▸ **Supplied material**:
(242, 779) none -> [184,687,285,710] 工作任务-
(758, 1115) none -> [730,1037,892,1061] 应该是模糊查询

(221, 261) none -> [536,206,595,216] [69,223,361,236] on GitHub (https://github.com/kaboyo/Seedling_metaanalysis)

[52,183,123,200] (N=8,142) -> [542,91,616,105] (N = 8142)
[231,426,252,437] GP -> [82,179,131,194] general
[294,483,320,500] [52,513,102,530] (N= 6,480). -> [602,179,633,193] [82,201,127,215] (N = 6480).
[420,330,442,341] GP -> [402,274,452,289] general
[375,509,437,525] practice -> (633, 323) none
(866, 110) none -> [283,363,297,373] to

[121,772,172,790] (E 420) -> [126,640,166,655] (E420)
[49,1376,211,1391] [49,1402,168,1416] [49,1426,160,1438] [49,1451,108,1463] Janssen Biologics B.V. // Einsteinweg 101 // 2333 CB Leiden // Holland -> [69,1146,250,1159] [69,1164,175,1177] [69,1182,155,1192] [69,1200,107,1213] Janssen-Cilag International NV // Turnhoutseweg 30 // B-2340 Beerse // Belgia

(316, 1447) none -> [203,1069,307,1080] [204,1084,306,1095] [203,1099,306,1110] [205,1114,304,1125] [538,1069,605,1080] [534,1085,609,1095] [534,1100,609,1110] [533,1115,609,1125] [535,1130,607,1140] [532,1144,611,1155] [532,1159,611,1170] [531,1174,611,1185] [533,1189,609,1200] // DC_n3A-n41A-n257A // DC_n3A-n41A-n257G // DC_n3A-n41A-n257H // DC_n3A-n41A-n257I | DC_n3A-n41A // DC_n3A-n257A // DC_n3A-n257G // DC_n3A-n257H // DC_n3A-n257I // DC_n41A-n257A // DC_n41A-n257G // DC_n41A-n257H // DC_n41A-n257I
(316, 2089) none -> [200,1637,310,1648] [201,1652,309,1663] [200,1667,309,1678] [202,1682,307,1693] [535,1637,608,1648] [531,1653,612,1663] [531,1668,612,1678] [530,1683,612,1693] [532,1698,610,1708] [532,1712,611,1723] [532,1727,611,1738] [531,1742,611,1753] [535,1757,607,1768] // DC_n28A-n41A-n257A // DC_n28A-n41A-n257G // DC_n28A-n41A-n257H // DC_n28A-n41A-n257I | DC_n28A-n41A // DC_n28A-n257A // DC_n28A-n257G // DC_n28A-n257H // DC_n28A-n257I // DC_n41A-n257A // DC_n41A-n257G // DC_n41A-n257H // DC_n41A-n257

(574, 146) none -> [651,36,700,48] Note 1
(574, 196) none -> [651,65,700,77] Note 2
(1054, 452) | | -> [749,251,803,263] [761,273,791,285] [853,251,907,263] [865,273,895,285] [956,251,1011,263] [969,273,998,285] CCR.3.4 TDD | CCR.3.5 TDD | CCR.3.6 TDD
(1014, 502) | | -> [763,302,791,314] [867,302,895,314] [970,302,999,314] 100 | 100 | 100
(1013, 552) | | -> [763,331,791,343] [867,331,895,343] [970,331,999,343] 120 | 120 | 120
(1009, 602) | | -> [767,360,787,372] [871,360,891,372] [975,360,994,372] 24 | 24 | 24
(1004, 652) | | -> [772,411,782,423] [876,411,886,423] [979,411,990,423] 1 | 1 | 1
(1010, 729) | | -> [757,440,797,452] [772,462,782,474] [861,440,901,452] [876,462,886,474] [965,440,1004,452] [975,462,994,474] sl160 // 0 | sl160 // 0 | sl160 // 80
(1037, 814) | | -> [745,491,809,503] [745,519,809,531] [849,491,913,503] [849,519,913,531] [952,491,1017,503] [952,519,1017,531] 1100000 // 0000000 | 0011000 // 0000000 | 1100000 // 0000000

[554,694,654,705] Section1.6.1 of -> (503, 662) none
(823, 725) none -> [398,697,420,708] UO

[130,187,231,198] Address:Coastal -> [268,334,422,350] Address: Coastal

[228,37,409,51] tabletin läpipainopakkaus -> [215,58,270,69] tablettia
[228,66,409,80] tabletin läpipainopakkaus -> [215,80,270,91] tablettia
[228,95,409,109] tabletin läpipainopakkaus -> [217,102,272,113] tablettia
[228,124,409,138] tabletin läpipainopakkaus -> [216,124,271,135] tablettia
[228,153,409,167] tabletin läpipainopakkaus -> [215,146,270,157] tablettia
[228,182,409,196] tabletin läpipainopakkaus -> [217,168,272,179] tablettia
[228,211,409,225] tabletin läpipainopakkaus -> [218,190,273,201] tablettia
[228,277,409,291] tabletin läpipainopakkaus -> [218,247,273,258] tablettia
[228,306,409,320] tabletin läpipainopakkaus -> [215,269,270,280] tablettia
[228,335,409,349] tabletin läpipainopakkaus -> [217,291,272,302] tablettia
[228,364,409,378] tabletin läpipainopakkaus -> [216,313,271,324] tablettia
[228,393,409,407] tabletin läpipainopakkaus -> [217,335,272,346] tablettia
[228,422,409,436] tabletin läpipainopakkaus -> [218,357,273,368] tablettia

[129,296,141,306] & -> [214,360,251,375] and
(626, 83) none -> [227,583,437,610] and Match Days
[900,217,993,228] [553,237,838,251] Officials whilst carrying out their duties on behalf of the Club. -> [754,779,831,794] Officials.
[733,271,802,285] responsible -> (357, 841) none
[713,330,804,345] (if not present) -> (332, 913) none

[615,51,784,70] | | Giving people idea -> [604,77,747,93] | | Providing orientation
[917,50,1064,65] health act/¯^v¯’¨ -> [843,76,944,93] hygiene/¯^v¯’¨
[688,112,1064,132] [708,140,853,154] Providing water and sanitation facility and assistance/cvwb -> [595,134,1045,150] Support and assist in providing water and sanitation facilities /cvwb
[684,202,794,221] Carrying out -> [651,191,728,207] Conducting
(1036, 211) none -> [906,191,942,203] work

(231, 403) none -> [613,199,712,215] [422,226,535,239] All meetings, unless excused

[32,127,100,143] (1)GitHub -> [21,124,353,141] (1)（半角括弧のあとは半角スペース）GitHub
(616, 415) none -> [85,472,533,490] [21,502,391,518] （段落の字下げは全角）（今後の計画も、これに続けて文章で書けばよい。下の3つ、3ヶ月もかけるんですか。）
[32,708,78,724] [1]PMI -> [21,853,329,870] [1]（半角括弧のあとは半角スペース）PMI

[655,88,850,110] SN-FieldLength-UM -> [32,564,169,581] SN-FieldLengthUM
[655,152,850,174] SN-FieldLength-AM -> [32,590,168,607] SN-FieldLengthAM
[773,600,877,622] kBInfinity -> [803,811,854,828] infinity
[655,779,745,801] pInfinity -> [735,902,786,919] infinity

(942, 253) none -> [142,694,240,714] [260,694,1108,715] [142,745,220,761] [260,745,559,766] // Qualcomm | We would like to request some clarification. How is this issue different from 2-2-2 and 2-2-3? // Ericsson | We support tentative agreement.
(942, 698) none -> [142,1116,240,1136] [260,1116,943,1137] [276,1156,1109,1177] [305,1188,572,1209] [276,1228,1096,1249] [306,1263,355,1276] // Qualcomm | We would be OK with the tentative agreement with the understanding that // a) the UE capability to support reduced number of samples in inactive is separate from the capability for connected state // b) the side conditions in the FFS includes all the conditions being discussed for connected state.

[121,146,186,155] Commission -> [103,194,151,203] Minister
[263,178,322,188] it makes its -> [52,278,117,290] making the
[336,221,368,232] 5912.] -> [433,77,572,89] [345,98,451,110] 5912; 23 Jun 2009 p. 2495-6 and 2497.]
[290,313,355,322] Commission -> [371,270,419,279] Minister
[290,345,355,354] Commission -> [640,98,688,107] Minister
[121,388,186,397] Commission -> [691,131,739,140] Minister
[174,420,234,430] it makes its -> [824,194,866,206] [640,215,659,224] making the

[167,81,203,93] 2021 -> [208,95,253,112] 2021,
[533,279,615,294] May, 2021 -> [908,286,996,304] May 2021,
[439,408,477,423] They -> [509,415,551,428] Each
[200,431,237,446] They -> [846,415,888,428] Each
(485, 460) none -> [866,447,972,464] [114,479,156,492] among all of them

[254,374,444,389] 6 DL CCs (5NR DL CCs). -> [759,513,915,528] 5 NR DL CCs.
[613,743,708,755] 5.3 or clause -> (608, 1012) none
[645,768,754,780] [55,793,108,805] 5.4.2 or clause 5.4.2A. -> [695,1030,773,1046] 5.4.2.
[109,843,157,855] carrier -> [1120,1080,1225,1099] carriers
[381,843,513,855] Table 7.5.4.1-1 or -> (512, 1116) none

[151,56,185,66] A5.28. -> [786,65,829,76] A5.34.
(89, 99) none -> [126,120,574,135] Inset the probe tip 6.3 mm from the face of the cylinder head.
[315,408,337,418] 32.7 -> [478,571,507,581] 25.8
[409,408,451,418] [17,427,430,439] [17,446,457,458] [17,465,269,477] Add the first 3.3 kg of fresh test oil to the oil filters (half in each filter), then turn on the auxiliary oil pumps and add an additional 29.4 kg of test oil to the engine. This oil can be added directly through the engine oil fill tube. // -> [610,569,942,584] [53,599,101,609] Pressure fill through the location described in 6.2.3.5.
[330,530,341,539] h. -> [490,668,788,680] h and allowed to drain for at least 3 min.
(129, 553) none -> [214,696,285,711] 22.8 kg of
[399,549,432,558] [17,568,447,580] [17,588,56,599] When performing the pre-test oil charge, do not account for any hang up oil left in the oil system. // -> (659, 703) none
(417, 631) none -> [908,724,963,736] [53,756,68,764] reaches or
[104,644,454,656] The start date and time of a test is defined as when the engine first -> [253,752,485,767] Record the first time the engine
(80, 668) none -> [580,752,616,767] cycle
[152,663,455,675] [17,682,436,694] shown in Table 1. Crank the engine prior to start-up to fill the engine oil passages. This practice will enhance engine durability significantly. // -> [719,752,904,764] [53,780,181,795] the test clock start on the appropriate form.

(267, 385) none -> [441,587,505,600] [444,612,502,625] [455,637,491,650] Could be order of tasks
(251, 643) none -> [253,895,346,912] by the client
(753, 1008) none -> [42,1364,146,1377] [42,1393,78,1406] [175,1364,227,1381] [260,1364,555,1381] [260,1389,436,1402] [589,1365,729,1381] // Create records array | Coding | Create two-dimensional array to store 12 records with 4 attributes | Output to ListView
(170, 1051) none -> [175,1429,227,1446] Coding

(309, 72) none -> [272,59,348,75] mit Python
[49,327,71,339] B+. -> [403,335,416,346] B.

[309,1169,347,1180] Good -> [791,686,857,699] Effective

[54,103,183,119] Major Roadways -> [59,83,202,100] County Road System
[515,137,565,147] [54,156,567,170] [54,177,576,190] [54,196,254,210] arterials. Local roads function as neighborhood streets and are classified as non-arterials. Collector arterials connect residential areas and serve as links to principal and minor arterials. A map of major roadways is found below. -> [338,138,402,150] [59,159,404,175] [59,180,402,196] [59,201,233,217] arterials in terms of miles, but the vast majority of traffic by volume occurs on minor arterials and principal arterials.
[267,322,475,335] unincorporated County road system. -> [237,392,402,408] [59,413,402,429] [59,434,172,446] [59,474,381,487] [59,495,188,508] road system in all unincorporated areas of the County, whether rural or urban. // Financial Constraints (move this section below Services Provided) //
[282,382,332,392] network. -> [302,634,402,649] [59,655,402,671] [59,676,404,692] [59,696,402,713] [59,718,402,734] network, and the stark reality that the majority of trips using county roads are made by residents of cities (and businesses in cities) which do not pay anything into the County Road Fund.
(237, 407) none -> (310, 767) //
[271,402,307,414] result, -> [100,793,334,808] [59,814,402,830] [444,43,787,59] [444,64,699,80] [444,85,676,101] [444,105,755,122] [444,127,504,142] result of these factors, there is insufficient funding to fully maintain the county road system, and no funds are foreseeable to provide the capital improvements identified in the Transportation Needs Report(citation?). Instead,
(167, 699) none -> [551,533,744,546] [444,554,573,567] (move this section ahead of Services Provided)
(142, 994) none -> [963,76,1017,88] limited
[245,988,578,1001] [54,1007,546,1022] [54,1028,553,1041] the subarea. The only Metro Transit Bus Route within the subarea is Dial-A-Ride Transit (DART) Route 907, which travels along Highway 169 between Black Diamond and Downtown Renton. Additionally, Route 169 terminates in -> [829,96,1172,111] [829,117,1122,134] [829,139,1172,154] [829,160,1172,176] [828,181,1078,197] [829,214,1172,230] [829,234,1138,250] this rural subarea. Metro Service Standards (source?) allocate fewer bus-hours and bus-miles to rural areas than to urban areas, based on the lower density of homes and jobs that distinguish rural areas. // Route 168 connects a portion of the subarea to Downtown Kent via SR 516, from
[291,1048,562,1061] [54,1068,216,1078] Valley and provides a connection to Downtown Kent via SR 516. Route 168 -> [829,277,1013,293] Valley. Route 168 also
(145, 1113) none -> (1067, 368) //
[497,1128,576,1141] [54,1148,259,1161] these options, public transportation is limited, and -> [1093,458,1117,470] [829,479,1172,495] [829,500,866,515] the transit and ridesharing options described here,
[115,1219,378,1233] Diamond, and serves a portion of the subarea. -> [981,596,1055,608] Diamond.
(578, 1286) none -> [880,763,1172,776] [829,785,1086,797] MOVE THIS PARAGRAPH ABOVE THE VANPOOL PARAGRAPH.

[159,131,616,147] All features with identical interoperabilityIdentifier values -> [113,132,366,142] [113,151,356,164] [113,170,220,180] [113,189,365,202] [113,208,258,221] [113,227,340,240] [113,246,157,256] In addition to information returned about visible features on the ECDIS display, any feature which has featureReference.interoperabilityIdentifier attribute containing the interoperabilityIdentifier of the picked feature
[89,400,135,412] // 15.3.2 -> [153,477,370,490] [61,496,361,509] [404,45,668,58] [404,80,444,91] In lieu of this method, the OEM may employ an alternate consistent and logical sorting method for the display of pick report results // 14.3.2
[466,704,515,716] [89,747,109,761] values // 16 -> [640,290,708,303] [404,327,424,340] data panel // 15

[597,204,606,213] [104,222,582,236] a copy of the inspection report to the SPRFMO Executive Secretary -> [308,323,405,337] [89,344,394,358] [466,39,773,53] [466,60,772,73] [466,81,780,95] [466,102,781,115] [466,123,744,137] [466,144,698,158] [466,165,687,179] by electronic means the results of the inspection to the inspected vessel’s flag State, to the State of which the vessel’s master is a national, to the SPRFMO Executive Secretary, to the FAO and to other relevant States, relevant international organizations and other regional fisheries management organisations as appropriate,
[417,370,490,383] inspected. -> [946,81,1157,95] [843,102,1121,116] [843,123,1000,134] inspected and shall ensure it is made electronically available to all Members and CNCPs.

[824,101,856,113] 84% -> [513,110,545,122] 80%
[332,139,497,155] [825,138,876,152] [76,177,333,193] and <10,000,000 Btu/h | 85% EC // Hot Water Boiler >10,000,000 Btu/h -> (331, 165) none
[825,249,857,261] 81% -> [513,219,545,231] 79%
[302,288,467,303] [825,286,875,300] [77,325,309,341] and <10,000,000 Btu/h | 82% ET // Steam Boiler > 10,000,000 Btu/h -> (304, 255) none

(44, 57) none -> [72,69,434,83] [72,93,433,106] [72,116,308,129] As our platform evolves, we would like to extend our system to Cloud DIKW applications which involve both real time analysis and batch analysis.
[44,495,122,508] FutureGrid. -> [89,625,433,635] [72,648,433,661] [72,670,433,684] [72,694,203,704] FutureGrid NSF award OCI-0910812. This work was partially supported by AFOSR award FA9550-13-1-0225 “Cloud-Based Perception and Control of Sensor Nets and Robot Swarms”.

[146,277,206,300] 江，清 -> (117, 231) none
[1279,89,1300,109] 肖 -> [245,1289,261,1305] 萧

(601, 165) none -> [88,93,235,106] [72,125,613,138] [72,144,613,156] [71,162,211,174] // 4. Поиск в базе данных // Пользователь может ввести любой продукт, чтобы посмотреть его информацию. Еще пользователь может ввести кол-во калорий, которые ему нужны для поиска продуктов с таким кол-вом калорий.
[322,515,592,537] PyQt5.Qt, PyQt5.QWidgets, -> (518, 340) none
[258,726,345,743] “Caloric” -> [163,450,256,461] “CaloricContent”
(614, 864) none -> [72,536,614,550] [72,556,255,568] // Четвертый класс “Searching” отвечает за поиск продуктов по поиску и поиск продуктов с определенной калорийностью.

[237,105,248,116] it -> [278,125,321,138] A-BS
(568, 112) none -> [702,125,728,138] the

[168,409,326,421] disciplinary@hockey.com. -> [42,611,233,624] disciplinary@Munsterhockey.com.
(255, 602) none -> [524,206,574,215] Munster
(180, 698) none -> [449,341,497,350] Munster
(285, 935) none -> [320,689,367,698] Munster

▸ **How to complete this task**: Find the line with "(44, 57) none" in the entries above. Retype it and each line after it, exactly, through the line with "[146,277,206,300] 江，清 -> (117, 231) none", and stop there.

▸ **Answer to the problem**:
(44, 57) none -> [72,69,434,83] [72,93,433,106] [72,116,308,129] As our platform evolves, we would like to extend our system to Cloud DIKW applications which involve both real time analysis and batch analysis.
[44,495,122,508] FutureGrid. -> [89,625,433,635] [72,648,433,661] [72,670,433,684] [72,694,203,704] FutureGrid NSF award OCI-0910812. This work was partially supported by AFOSR award FA9550-13-1-0225 “Cloud-Based Perception and Control of Sensor Nets and Robot Swarms”.

[146,277,206,300] 江，清 -> (117, 231) none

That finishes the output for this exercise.